__The problem__
Pick out every line in the data below that contains the word "Alliance".

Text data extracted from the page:
• • •
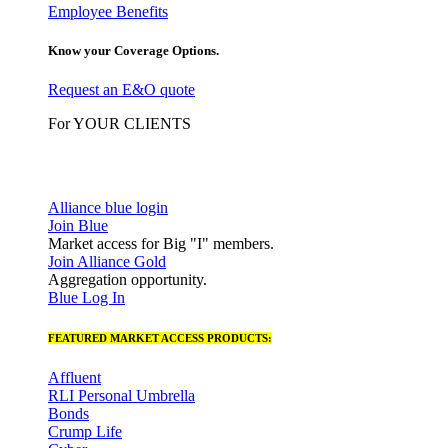
Employee Benefits
Know your Coverage Options.
Request an E&O quote
For YOUR CLIENTS
Alliance blue login
Join Blue
Market access for Big "I" members.
Join Alliance Gold
Aggregation opportunity.
Blue Log In
FEATURED MARKET ACCESS PRODUCTS:
Affluent
RLI Personal Umbrella
Bonds
Crump Life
• • •
__Your response__
Alliance blue login
Join Alliance Gold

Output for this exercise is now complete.